======== Source records ========

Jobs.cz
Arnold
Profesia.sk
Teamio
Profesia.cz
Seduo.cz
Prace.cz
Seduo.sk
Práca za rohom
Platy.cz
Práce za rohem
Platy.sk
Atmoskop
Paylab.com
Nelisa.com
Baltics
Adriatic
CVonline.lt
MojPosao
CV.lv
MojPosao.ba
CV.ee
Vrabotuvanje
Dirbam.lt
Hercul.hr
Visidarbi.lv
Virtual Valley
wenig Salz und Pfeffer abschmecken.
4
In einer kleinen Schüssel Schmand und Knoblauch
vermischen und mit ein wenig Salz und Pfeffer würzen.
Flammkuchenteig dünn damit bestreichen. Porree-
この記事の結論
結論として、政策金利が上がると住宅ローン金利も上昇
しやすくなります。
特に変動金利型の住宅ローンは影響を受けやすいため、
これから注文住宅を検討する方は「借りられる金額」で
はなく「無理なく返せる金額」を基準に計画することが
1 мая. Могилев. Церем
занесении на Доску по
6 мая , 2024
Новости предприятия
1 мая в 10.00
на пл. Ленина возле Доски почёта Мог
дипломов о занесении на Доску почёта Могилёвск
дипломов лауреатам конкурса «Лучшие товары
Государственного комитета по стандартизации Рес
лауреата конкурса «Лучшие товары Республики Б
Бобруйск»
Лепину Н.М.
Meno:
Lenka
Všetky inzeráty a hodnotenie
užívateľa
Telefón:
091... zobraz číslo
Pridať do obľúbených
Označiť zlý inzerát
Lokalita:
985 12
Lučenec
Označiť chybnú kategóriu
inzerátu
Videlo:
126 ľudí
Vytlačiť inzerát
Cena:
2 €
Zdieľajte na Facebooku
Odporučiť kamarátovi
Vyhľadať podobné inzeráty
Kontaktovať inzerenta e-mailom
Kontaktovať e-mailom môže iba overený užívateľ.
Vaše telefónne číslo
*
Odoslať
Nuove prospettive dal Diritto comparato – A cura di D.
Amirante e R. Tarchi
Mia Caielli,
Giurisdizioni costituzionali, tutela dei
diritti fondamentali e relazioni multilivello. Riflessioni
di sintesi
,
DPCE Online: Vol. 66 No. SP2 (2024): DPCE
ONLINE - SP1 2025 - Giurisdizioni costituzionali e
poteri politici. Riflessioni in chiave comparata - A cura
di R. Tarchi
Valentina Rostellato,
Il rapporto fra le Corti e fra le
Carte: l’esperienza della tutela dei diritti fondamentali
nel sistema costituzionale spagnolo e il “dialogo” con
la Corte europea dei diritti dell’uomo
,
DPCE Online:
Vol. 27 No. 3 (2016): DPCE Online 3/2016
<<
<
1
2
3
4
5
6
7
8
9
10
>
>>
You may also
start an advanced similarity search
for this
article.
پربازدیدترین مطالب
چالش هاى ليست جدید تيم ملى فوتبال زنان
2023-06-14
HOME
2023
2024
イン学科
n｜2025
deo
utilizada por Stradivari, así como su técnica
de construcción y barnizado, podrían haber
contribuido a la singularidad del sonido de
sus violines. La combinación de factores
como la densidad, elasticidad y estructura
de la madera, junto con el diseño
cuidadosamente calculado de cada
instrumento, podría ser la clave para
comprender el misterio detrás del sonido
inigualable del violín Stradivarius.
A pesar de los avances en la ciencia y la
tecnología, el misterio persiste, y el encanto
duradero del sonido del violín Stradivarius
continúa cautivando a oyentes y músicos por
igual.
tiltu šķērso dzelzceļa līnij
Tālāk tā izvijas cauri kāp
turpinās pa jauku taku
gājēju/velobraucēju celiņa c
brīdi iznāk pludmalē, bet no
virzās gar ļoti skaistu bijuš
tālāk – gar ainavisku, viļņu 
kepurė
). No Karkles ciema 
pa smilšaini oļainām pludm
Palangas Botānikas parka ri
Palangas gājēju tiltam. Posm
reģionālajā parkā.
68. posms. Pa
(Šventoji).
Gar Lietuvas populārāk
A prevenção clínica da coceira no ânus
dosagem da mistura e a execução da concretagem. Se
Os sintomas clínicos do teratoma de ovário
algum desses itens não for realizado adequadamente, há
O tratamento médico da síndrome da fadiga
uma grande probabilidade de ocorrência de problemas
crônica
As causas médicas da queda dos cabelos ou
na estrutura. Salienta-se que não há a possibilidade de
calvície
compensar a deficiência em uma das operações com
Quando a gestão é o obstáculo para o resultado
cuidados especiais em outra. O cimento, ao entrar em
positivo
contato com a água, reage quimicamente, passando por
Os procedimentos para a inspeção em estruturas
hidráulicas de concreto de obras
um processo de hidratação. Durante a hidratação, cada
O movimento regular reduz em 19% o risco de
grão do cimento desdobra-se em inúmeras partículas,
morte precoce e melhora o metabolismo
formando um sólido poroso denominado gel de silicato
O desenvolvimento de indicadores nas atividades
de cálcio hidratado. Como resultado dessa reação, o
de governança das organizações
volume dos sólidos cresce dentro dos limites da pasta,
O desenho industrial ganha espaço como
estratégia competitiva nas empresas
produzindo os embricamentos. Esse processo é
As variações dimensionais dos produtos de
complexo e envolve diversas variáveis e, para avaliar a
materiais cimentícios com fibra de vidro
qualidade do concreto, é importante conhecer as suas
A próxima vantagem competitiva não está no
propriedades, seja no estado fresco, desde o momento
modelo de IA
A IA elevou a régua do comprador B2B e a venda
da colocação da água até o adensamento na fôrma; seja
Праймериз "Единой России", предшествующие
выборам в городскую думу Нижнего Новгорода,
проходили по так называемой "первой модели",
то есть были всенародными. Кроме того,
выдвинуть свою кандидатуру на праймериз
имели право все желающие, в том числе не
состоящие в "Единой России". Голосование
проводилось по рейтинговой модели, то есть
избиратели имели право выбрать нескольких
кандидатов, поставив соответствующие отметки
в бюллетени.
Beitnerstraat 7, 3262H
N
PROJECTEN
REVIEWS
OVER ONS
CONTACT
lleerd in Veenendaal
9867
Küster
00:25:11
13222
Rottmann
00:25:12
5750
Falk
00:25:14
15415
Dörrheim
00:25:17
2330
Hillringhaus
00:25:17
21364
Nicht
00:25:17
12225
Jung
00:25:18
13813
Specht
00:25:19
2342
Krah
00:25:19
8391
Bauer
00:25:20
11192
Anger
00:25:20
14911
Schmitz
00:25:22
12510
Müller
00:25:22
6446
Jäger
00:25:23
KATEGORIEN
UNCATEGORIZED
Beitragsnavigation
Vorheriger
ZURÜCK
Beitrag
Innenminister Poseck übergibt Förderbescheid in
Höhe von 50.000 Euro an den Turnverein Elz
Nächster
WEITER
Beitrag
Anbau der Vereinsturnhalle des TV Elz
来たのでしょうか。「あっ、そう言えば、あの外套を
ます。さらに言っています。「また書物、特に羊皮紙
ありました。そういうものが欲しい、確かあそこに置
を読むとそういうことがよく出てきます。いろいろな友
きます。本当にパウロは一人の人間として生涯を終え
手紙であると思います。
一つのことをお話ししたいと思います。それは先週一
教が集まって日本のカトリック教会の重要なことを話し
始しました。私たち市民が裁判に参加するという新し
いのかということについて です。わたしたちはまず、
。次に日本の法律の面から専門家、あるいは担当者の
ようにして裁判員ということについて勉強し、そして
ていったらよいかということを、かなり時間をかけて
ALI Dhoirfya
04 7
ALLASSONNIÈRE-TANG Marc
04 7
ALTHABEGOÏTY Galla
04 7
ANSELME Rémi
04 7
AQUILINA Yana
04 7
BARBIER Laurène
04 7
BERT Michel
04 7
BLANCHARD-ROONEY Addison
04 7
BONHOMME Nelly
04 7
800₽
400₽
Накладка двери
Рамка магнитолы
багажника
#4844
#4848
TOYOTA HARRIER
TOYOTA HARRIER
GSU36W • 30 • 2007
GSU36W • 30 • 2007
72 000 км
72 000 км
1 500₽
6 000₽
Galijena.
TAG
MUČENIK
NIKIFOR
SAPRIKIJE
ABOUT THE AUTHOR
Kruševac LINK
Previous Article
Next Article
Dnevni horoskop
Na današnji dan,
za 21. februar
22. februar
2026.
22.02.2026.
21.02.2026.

========

### What you are asked to do
In the entries above, find the line with "wenig Salz und Pfeffer abschmecken." and the line with "Государственного комитета по", then set down exactly those two and every line between them, nothing else.

### Written solution
wenig Salz und Pfeffer abschmecken.
4
In einer kleinen Schüssel Schmand und Knoblauch
vermischen und mit ein wenig Salz und Pfeffer würzen.
Flammkuchenteig dünn damit bestreichen. Porree-
この記事の結論
結論として、政策金利が上がると住宅ローン金利も上昇
しやすくなります。
特に変動金利型の住宅ローンは影響を受けやすいため、
これから注文住宅を検討する方は「借りられる金額」で
はなく「無理なく返せる金額」を基準に計画することが
1 мая. Могилев. Церем
занесении на Доску по
6 мая , 2024
Новости предприятия
1 мая в 10.00
на пл. Ленина возле Доски почёта Мог
дипломов о занесении на Доску почёта Могилёвск
дипломов лауреатам конкурса «Лучшие товары
Государственного комитета по стандартизации Рес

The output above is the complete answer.